**OBJECTIVES**
A – According to the business tips article, how many business tips have newsletter subscribers received so far this year?
B – From the business tips article, reproduce word for word the part that opens with the words containing "Business Success Consulting" and closes with "job better themselves.".
C – Extend the business tips article beyond its last sentence.

**TEXT TO READ**
Business Success Consulting Group newsletter subscribers get business tips delivered to their inbox every week, along with the latest articles, webinars, podcasts, and more. This is a weekly publication, which means subscribers have already received twenty-seven business tips this year.
In this article, we share a compilation of the top fifteen business tips we’ve provided so far this year so that everyone can find them in one place – and use this actionable advice to build a better business. Even though the year is only halfway over, there are some fantastic tips on the list. Be sure to save this article so that you can refer to it as you continue to expand and scale your company!
Business Tip #1: Hire Support Staff to Keep Your Business Growing
There are often two reasons that business owners don’t hire support staff:
1: They believe they can do the job better themselves.
2: They enjoy doing the lower-level job.
These two barriers to delegation can be solved by the following:
1. Build systems so that employees do the job just the way you’d do it.
2. Consider your hourly rate. If you would be willing to pay someone your hourly wage to do the task you enjoy or that you’re good at – fine – keep doing it. But if the job is worth much less than your hourly wage, it is a poor use of your time.
Delegating to support staff can be one of the most freeing things a CEO can do. It allows them to refocus on big-picture work and long-term goals so they can keep the company moving in the right direction.

**EXTRACTED MATERIAL**

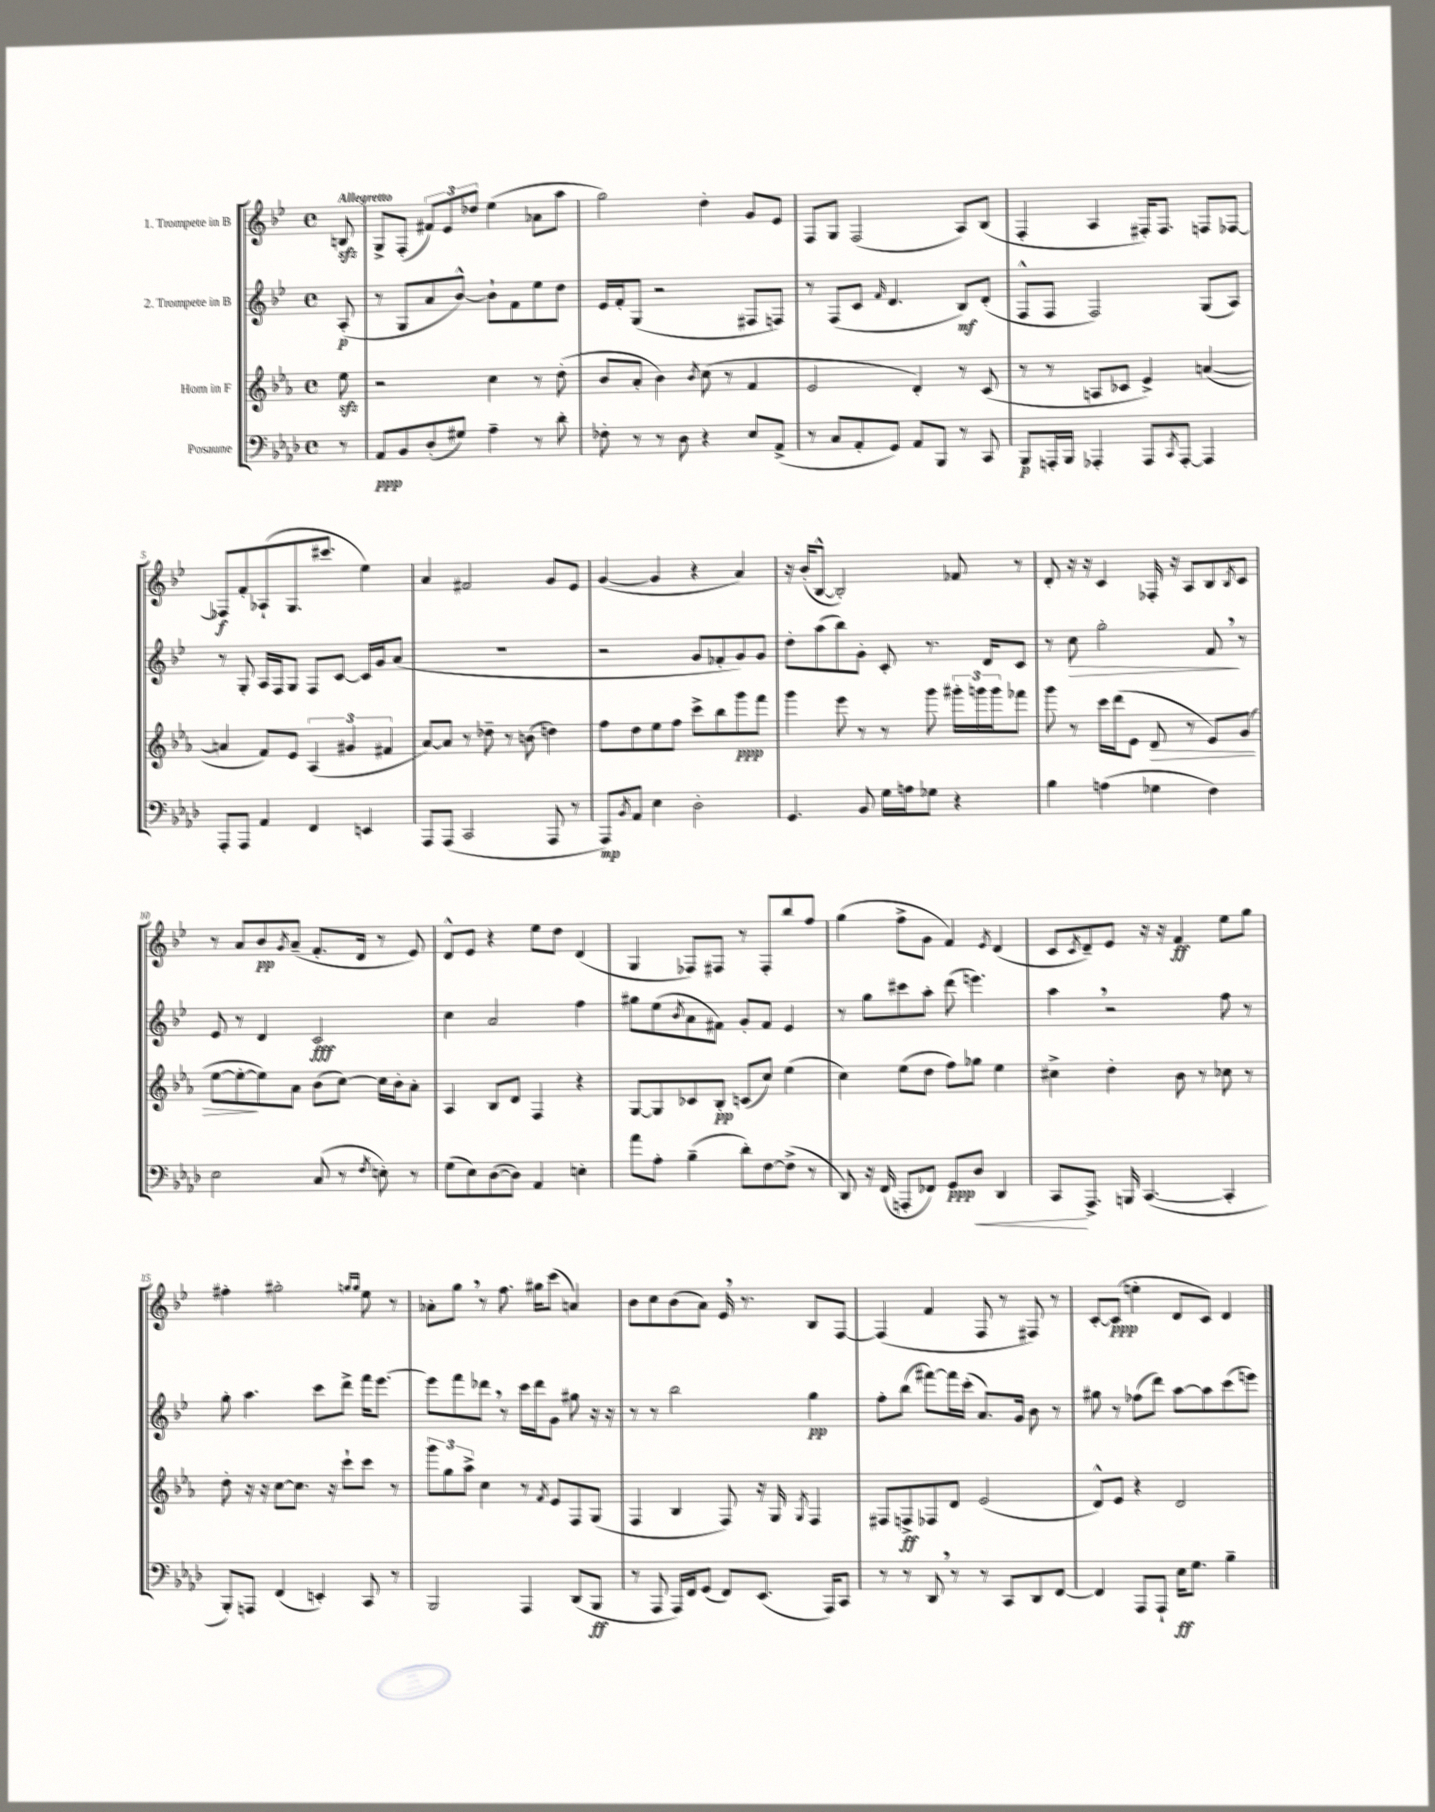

**kern	**dynam	**kern	**dynam	**kern	**dynam	**kern	**dynam
*part4	*part4	*part3	*part3	*part2	*part2	*part1	*part1
*staff4	*staff4	*staff3	*staff3	*staff2	*staff2	*staff1	*staff1
*I"Posaune	*	*I"Horn in F	*	*I"2. Trompete in B	*	*I"1. Trompete in B	*
*clefF4	*	*clefG2	*	*clefG2	*	*clefG2	*
*k[b-e-a-d-]	*	*k[b-e-a-]	*	*k[b-e-]	*	*k[b-e-]	*
*M4/4	*	*M4/4	*	*M4/4	*	*M4/4	*
*met(c)	*	*met(c)	*	*met(c)	*	*met(c)	*
=	=	=	=	=	=	=	=
!	!	!	!	!	!	!LO:TX:a:B:t=Allegretto	!
8r	.	8ee-zz\	.	(8A'/	p	8Bnzz/	.
=1	=1	=1	=1	=1	=1	=1	=1
8AA-/L	ppp	2r	.	8r	.	8G^/L	.
8BB-/	.	.	.	8G/L	.	(8F'/J	.
(8D-'/	.	.	.	8a/	.	12f#X/L)	.
.	.	.	.	.	.	12e-/	.
8G#X/J)	.	.	.	[8b-^^/J)	.	.	.
.	.	.	.	.	.	12dd-X/J	.
4A-~\	.	4cc\	.	8b-`\L]	.	(4ee-\	.
.	.	.	.	8f\	.	.	.
8r	.	8r	.	8ee-\	.	8a-X\L	.
8d-'\	.	(8dd'\	.	8dd\J	.	8aa\J	.
=2	=2	=2	=2	=2	=2	=2	=2
8F-X'\	.	8b-/L	.	16e-/LL	.	2gg\)	.
.	.	.	.	16f'/J	.	.	.
8r	.	8a-'/J	.	(8G/J	.	.	.
8r	.	4b-\)	.	2r	.	.	.
8D-\	.	.	.	.	.	.	.
.	.	8qb-/	.	.	.	.	.
4r	.	(8cc\	.	.	.	4dd'\	.
.	.	8r	.	.	.	.	.
8E-/L	.	4f/	.	8F#X/L	.	8g/L	.
(8AA-^/J	.	.	.	8Fn/J)	.	8e-/J	.
=3	=3	=3	=3	=3	=3	=3	=3
8r	.	2e-/	.	8r	.	8F/L	.
8C/L	.	.	.	(8F/L	.	8G/J	.
8AA-'/	.	.	.	8c/J	.	(2F/	.
.	.	.	.	16qqf/	.	.	.
8GG/J)	.	.	.	4.d/	.	.	.
8AA-/L	.	4d'/)	.	.	.	.	.
8BBB-/J	.	.	.	.	.	.	.
8r	.	8r	.	8B-/L)	mf	8A/L)	.
8CC/	.	(8c/	.	(8d'/J	.	(8B-/J	.
=4	=4	=4	=4	=4	=4	=4	=4
8BBB-/L	p	8r	.	8F^^/L	.	4F'/	.
16AAAn'/L	.	8r	.	8F/J	.	.	.
16BBB-/JJ	.	.	.	.	.	.	.
4AAA-X'/	.	8An/L	.	2F/)	.	4A/	.
.	.	8c-X/J	.	.	.	.	.
8AAA-/L	.	4e-^/)	.	.	.	16F#X'/KL)	.
.	.	.	.	.	.	8.F#/J	.
8qCC/	.	.	.	.	.	.	.
[8AAA-'/J	.	.	.	.	.	.	.
4AAA-/]	.	([4an/	.	(8G/L	.	8Fn/L	.
.	.	.	.	8A/J)	.	[8F-X/J	.
!!LO:LB:g=z
=5	=5	=5	=5	=5	=5	=5	=5
8AAA-'/L	.	4an/]	.	8r	.	8F-X/L]	f
8AAA-/J	.	.	.	8G'/	.	8f'/	.
4AA-/	.	8f/L)	.	16A/LL	.	(8A-X`/	.
.	.	.	.	16F/J	.	.	.
.	.	8e-/J	.	8G/J	.	8.G/	.
4FF/	.	(6A-/	.	8F/L	.	.	.
.	.	.	.	.	.	8.ccc#X/J	.
.	.	.	.	[8c/J	.	.	.
.	.	6g#X/	.	.	.	.	.
4EEn/	.	.	.	16c/LL]	.	4ee-\)	.
.	.	.	.	16g/J	.	.	.
.	.	6f#X/	.	.	.	.	.
.	.	.	.	(8a/J	.	.	.
=6	=6	=6	=6	=6	=6	=6	=6
8AAA-/L	.	[8a-/L)	.	1r	.	4a/	.
(8AAA-/J	.	8a-/J]	.	.	.	.	.
2CC/	.	8r	.	.	.	2f#X/	.
.	.	8dd-X~\	.	.	.	.	.
.	.	8r	.	.	.	.	.
.	.	(8bn\	.	.	.	.	.
8AAA-/	.	4ddn\)	.	.	.	8g/L	.
8r	.	.	.	.	.	8e-/J	.
=7	=7	=7	=7	=7	=7	=7	=7
8AAA-/L)	mp	8ff\L	.	2r	.	([4g/	.
8qBB-/	.	.	.	.	.	.	.
8AA-/J	.	8dd\	.	.	.	.	.
4E-\	.	8ee-\	.	.	.	4g/]	.
.	.	8ff\J	.	.	.	.	.
2D-'\	.	8ccc^\L	.	8g/L	.	4r	.
.	.	8bb-\	.	8f-X'/	.	.	.
.	.	8ggg\	ppp	8g/)	.	4a/)	.
.	.	8fff\J	.	8g/J	.	.	.
=8	=8	=8	=8	=8	=8	=8	=8
4.GG/	.	4ggg\	.	8dd'\L	.	16r	.
.	.	.	.	.	.	(16b-'/KL	.
.	.	.	.	(8aa\	.	[8B-^^/J	.
.	.	8eee-\	.	8bb-\)	.	2B-'/])	.
8BB-/	.	8r	.	8g'\J	.	.	.
16G\LL	.	8r	.	8c'/	.	.	.
16An\J	.	.	.	.	.	.	.
8G-X\J	.	8ggg\	.	8.r	.	.	.
4r	.	24ggg#X'\LL	.	.	.	8f-X/	.
.	.	24gggn\	.	.	.	.	.
.	.	.	.	16d/KL	.	.	.
.	.	24ggg\J	.	.	.	.	.
.	.	8fff-X\J	.	8c/J	.	8r	.
=9	=9	=9	=9	=9	=9	=9	=9
4B-\	.	8ggg\	.	8r	.	8d'/	.
!	!	!	!	!	!LO:HP:b	!	!
.	.	8r	.	8cc\	>	16r	.
.	.	.	.	.	.	16r	.
(4An\	.	16ccc\LL	.	2gg'\	.	4c/	.
.	.	(16ddd\J	.	.	.	.	.
.	.	8e-\J	.	.	.	.	.
!	!	!	!LO:HP:b	!	!	!	!
4G-X\	.	8d/	>	.	.	16F-X'/	.
.	.	.	.	.	.	16r	.
.	.	8r	.	.	.	8A/L	.
4F\)	.	8e-/L)	.	8f,/	.	8B-/	.
.	.	.	.	.	.	8qB-/	.
.	.	(8g/J	.	8r	]	8c/J	.
!!LO:LB:g=z
=10	=10	=10	=10	=10	=10	=10	=10
2E-\	.	[8ee-\L	.	8e-/	.	8r	.
.	.	8ee-'\_	.	8r	.	8a/L	.
.	.	8ee-\])	]	4d/	.	8b-/	pp
.	.	.	.	.	.	8qg/	.
.	.	8a-\J	.	.	.	(8a~/J	.
(8C/	.	(8b-\L	.	2c/	fff	8.f'/L	.
8r	.	[8cc\J)	.	.	.	.	.
.	.	.	.	.	.	16d/Jk	.
8qF/	.	.	.	.	.	.	.
8En'\)	.	16cc\LL]	.	.	.	8r	.
.	.	16b-'\J	.	.	.	.	.
8r	.	8a-'\J	.	.	.	8e-/)	.
=11	=11	=11	=11	=11	=11	=11	=11
(8G\L	.	4A-/	.	4cc\	.	8d^^/L	.
8E-\)	.	.	.	.	.	8e-/J	.
([8D-\	.	8B-/L	.	2a/	.	4r	.
8D-\J])	.	8d/J	.	.	.	.	.
4AA-/	.	4F/	.	.	.	8ee-\L	.
.	.	.	.	.	.	8dd\J	.
4En'\	.	4r	.	4ff\	.	(4d/	.
=12	=12	=12	=12	=12	=12	=12	=12
8a-\L	.	[8G/L	.	8gg#X\L	.	4G/	.
8A-'\J	.	8G/]	.	(8ee-\	.	.	.
.	.	.	.	8qb-/	.	.	.
(4B-~\	.	8c-X/	.	8a\	.	8F-X/L)	.
.	.	8B-'/J	pp	8f#X\J)	.	8F#X/J	.
8d-'\L)	.	(8cn/L	.	8g'/L	.	8r	.
[8F\	.	8cc/J)	.	8f#/J	.	8F#'/L	.
(8F^\J]	.	(4ee-\	.	4e-/	.	8bb-/	.
8r	.	.	.	.	.	8ff/J	.
=13	=13	=13	=13	=13	=13	=13	=13
8DD-/)	.	4cc\)	.	8r	.	(4gg\	.
16r	.	.	.	8gg\L	.	.	.
(16FF/	.	.	.	.	.	.	.
8AAAn'/L	.	(8ee-\L	.	8ccc#X\	.	8ff^\L	.
8FF-X/J)	.	8dd\J	.	8aa'\J	.	8g\J	.
8GG/L	ppp	8ff\L)	.	(8ddd\	.	4f/)	.
!	!LO:HP:b	!	!	!	!	!	!
8D-/J	<	8gg-X\J	.	4.eeen\)	.	.	.
.	.	.	.	.	.	8qe-/	.
4DD-/	.	4ee-\	.	.	.	(4d/	.
=14	=14	=14	=14	=14	=14	=14	=14
8CC/L	.	4cc#X^\	.	4aa,\	.	8c/L	.
.	.	.	.	.	.	8qc/	.
8.AAA-^/J	[	.	.	.	.	8d~/)	.
.	.	4dd'\	.	2r	.	8e-/J	.
16BBBn/	.	.	.	.	.	.	.
([4.CC/	.	.	.	.	.	16r	.
.	.	.	.	.	.	16r	.
.	.	8b-\	.	.	.	4f/	ff
.	.	8r	.	.	.	.	.
4CC'/]	.	8cc-X\	.	8ff\	.	8ee-\L	.
.	.	8r	.	8r	.	8gg\J	.
!!LO:LB:g=z
=15	=15	=15	=15	=15	=15	=15	=15
8BBB-'/L)	.	8dd'\	.	8gg'\	.	4ff#X'\	.
8AAAn/J	.	16r	.	4.aa\	.	.	.
.	.	16r	.	.	.	.	.
(4FF/	.	[8cc\L	.	.	.	2gg#X'\	.
.	.	8.cc\J]	.	.	.	.	.
4EEn'/)	.	.	.	8ccc\L	.	.	.
.	.	16r	.	.	.	.	.
.	.	8ccc`\L	.	8ddd^\J	.	.	.
.	.	.	.	.	.	16qqggn/LL	.
.	.	.	.	.	.	16qqgg/JJ	.
8CC/	.	8ccc\J	.	16fff\KL	.	8ee-\	.
.	.	.	.	[8.eee-\J	.	.	.
8r	.	8r	.	.	.	8r	.
=16	=16	=16	=16	=16	=16	=16	=16
2BBB-/	.	12ggg\L	.	8eee-\L]	.	8a-X'\L	.
.	.	12gg\	.	.	.	.	.
.	.	.	.	8fff\	.	8gg,\J	.
.	.	12aa-^\J	.	.	.	.	.
.	.	4cc\	.	8ddd-X,\J	.	8r	.
.	.	.	.	8r	.	8.ff\	.
4AAA-/	.	8r	.	16ccc\LL	.	.	.
.	.	.	.	16ddd-\J	.	16gg#X\KL	.
.	.	8qf/	.	.	.	.	.
.	.	8e-/L	.	8g\J	.	(8ccc\J	.
(8DD-/L	.	8F/	.	8gg#X\	.	4an/)	.
8BBB-/J	ff	(8G/J	.	16r	.	.	.
.	.	.	.	16r	.	.	.
=17	=17	=17	=17	=17	=17	=17	=17
8r	.	4F/	.	8r	.	8b-\L	.
8AAA-/	.	.	.	8r	.	8cc\	.
16AAA-/LL)	.	4B-/	.	2bb-\	.	(8b-\	.
16FF/J	.	.	.	.	.	.	.
(8GG/J	.	.	.	.	.	8a\J)	.
8FF/L)	.	8F/)	.	.	.	16e-,/	.
.	.	.	.	.	.	8.r	.
(8.EE-/J	.	16r	.	.	.	.	.
.	.	16G/	.	.	.	.	.
.	.	8qG/	.	.	.	.	.
.	.	4F/	.	4gg\	pp	8B-/L	.
16AAA-/KL)	.	.	.	.	.	.	.
8CC/J	.	.	.	.	.	[8F/J	.
=18	=18	=18	=18	=18	=18	=18	=18
8r	.	8F#X/L	.	8ff'\L	.	(4F/]	.
8r	.	8Fn^/	ff	(8bb-\J	.	.	.
8DD-,/	.	8F-X/	.	[8fff#X\L)	.	4f/	.
8r	.	8d/J	.	16fff#\L]	.	.	.
.	.	.	.	(16ccc'\JJ	.	.	.
8r	.	(2e-/	.	8.a/L)	.	8F/	.
8CC/L	.	.	.	.	.	8r	.
.	.	.	.	16g/Jk	.	.	.
8DD-/	.	.	.	8b-\	.	8F#X/)	.
[8FF/J	.	.	.	8r	.	8r	.
=19	=19	=19	=19	=19	=19	=19	=19
4FF/]	.	8d^^/L)	.	8gg#X\	.	[8c'/L	.
.	.	8e-/J	.	8r	.	(8c/J]	ppp
8AAA-/L	.	4r	.	(8ff-X\L	.	4een'\	.
8AAA-`/J	.	.	.	8ddd\J)	.	.	.
16E-\KL	ff	2d/	.	[8aa\L	.	8d/L	.
8.G\J	.	.	.	.	.	.	.
.	.	.	.	8aa\]	.	8c/J)	.
4B-~\	.	.	.	(8ccc\	.	4d/	.
.	.	.	.	8eeen\J)	.	.	.
==	==	==	==	==	==	==	==
*-	*-	*-	*-	*-	*-	*-	*-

**ANSWERS TO THE TASKS**
A – Twenty-seven.

B –
Business Success Consulting Group newsletter subscribers get business tips delivered to their inbox every week, along with the latest articles, webinars, podcasts, and more. This is a weekly publication, which means subscribers have already received twenty-seven business tips this year.
In this article, we share a compilation of the top fifteen business tips we’ve provided so far this year so that everyone can find them in one place – and use this actionable advice to build a better business. Even though the year is only halfway over, there are some fantastic tips on the list. Be sure to save this article so that you can refer to it as you continue to expand and scale your company!
Business Tip #1: Hire Support Staff to Keep Your Business Growing
There are often two reasons that business owners don’t hire support staff:
1: They believe they can do the job better themselves.

C –
This tip feeds right into our second tip, which is:
Business Tip #2: Offboard tasks that don’t fit with your job title
Offboarding tasks is a critical action that every CEO must take at some point. Many business owners have something on their plate that they enjoy doing or are good at – but that doesn’t fit their job title.
One way to determine if a task needs to be offboarded is by asking yourself, “How much would I pay someone to do this task?” If you get paid $125/hour, and the task is worth about $30/hour, you need to offboard the task.
Another question is, “Do I have time to do this task well?” Sometimes we enjoy doing jobs that would be a better fit for a CFO, CMO, or other CSuite titles.
For example, even if you are great at marketing, you may need more time in your day to do a great job at running the marketing team. If this is the case, it’s time to hire a CMO or promote your existing marketing manager and take the marketing off your plate.
Offboarding can feel painful in the short term, but delegating jobs and building processes will help your business grow and give you the freedom you wanted when you decided to build your own company.
Business Tip #3: Learn from Serial Entrepreneurs and Other Industry Leaders
During a conversation with the Founder of Cornerstone Design, Suzie Hall, she shared three tips you can follow. We advise that you learn from those who have been successful in the past so you can avoid their mistakes and thrive from their successes.
Here are the three tips:
1. As a creative entrepreneur, get help with the business side of things and collaborate with others. Utilizing support and hiring others to perform the aspects of the business that don’t suit your creative genius will help you build a successful and exciting company.
2. Trust your instincts. Sometimes business advice will not fit with how you operate – and it is okay to ignore the “now I am supposed to” next steps if they won’t work for you.
3. Work on yourself as a person. We are all human, and improving yourself will make you a stronger leader.
Business Tip #4: Cut back on stress by implementing a system
In an interview, the CEO of Engenius, Chris Manley, said, “Uncertainty breeds stress.” Most business owners can agree with this statement. Chris and his business partner’s solution to stressful circumstances was building a system that created consistency in crafting and delivering their main product.
You can do the same thing. Here are four simple steps to follow:
1. Identify the area of your business that causes you the most stress.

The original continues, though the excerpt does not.